_Required action_
Every entry is to be returned unchanged, and no picture is to be included.

_Stored data entries_
┄┄┄┄┄┄
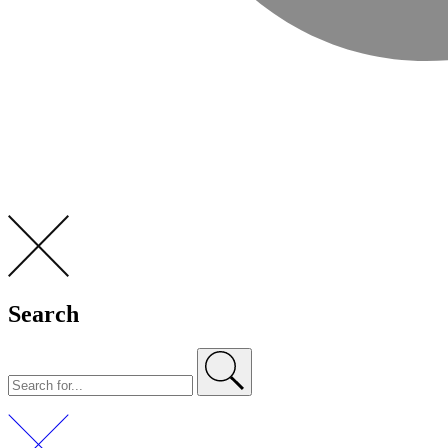
Search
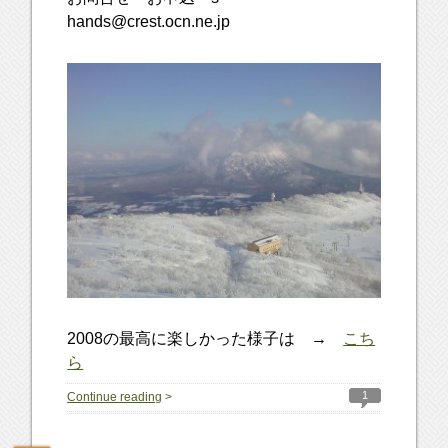
hands@crest.ocn.ne.jp
2008の最高に楽しかった様子は →
こち
ら
1
Continue reading
>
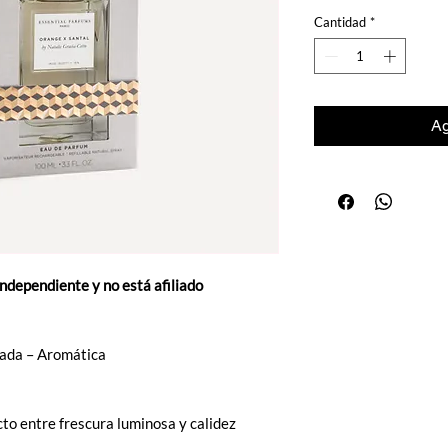
Cantidad
*
Ag
independiente y no está afiliado
rada – Aromática
cto entre frescura luminosa y calidez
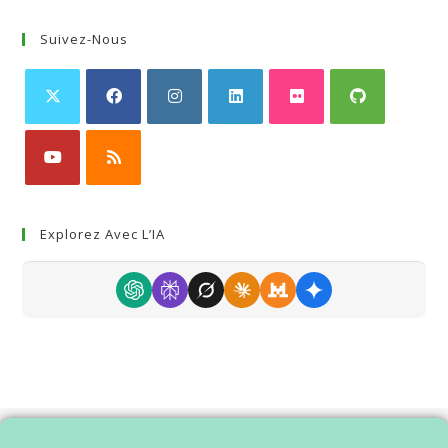
Suivez-Nous
Explorez Avec L’IA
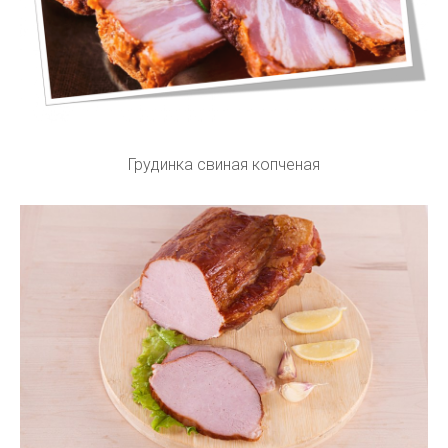
Грудинка свиная копченая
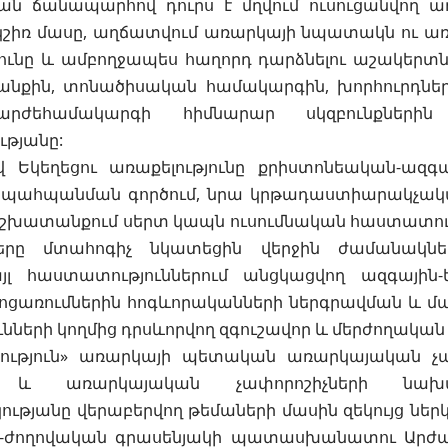
ան ճանապարհով դուրս է մղվում ուսուցանվող ա
կշիռ մասը, աղճատվում առարկայի նպատակն ու առաք
յունը և ամբողջապես հաղորդ դարձնելու աշակերտնե
նքին, տոնածիսական համակարգին, խորհուրդներ
արժեհամակարգի հիմնարար սկզբունքների
ւթյանը:
 Եկեղեցու առաքելությունը քրիստոնեական-ազ
 պահպանման գործում, նրա կրթադաստիարակչական
շխատանքում սերտ կապն ուսումնական հաստատությ
երը մտահոգիչ նկատեցին վերջին ժամանակնե
լ հաստատություններում անցկացվող ազգային-
ջոցառումներին հոգևորականների ներգրավման և մ
ւնների կողմից դրսևորվող զգուշավոր և մերժողական
ւթյուն» առարկայի պետական առարկայական չափո
ն և առարկայական չափորոշիչների նախա
ւթյանը վերաբերվող թեմաների մասին զեկույց նե
ն-ժողովական գրասենյակի պատասխանատու Արժ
┄┄┄┄┄┄
_Solved problem_
Search
hands@crest.ocn.ne.jp
2008の最高に楽しかった様子は →
こち
ら
1
Continue reading
>
Cantidad
*
Ag
independiente y no está afiliado
rada – Aromática
cto entre frescura luminosa y calidez
Suivez-Nous
Explorez Avec L’IA
Грудинка свиная копченая
ան ճանապարհով դուրս է մղվում ուսուցանվող ա
կշիռ մասը, աղճատվում առարկայի նպատակն ու առաք
յունը և ամբողջապես հաղորդ դարձնելու աշակերտնե
նքին, տոնածիսական համակարգին, խորհուրդներ
արժեհամակարգի հիմնարար սկզբունքների
ւթյանը:
 Եկեղեցու առաքելությունը քրիստոնեական-ազ
 պահպանման գործում, նրա կրթադաստիարակչական
շխատանքում սերտ կապն ուսումնական հաստատությ
երը մտահոգիչ նկատեցին վերջին ժամանակնե
լ հաստատություններում անցկացվող ազգային-
ջոցառումներին հոգևորականների ներգրավման և մ
ւնների կողմից դրսևորվող զգուշավոր և մերժողական
ւթյուն» առարկայի պետական առարկայական չափո
ն և առարկայական չափորոշիչների նախա
ւթյանը վերաբերվող թեմաների մասին զեկույց նե
ն-ժողովական գրասենյակի պատասխանատու Արժ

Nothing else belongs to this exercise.